## [TO DO]
Each line of the entries below that includes "имеет" belongs in your answer.

## [DATA FOR PROCESSING]
----------------------------------------

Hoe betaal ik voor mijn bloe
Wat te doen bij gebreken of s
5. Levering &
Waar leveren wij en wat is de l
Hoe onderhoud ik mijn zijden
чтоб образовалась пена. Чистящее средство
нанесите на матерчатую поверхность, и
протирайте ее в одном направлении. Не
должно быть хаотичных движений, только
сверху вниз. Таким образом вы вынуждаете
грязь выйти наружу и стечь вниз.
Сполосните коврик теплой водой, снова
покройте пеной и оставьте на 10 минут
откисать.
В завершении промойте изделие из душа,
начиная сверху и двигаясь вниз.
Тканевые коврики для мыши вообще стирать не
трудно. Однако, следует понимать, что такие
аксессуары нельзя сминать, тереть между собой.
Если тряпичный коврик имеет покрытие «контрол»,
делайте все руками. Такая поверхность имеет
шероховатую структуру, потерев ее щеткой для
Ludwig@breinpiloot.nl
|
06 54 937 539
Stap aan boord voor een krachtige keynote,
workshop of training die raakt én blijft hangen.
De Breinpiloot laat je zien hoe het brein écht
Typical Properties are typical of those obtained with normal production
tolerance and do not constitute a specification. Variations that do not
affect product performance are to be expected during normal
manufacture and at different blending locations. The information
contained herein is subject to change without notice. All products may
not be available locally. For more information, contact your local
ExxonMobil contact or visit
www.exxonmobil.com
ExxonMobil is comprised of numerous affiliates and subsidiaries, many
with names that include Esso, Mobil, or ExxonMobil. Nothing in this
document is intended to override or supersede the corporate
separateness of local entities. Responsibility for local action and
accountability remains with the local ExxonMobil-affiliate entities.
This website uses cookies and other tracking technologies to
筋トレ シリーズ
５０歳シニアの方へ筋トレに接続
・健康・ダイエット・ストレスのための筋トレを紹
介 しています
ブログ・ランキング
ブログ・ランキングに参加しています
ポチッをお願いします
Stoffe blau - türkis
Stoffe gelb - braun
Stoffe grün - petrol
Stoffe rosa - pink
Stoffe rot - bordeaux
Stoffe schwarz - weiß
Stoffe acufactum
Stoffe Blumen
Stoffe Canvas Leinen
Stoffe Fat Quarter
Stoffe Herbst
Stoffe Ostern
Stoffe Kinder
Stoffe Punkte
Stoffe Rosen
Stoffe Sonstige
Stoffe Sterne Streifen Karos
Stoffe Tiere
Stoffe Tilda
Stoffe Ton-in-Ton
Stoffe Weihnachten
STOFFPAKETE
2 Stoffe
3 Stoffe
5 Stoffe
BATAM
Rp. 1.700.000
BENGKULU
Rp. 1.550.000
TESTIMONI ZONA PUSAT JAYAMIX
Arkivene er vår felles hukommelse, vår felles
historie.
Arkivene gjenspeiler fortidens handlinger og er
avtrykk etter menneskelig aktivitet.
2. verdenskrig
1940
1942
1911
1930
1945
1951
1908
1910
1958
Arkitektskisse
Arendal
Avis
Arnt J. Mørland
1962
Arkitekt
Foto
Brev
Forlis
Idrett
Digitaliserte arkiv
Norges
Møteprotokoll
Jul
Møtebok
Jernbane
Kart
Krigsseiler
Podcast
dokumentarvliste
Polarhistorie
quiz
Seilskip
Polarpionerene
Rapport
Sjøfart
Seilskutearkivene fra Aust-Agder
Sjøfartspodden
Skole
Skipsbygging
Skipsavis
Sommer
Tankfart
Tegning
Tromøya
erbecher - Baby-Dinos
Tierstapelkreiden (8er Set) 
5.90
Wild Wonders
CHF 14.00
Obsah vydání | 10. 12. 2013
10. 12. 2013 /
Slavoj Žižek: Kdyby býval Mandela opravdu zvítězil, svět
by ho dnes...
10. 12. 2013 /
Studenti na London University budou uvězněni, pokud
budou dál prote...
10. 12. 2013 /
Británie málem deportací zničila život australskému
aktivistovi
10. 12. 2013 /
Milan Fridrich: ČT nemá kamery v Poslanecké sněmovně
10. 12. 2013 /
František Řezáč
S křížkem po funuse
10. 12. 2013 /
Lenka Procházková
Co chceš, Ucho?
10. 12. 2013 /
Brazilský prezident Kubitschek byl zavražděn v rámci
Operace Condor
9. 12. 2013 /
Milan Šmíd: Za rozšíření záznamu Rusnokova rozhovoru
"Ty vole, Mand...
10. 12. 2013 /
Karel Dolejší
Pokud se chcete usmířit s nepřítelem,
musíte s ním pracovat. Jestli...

----------------------------------------

## [WRITTEN SOLUTION]
Если тряпичный коврик имеет покрытие «контрол»,
делайте все руками. Такая поверхность имеет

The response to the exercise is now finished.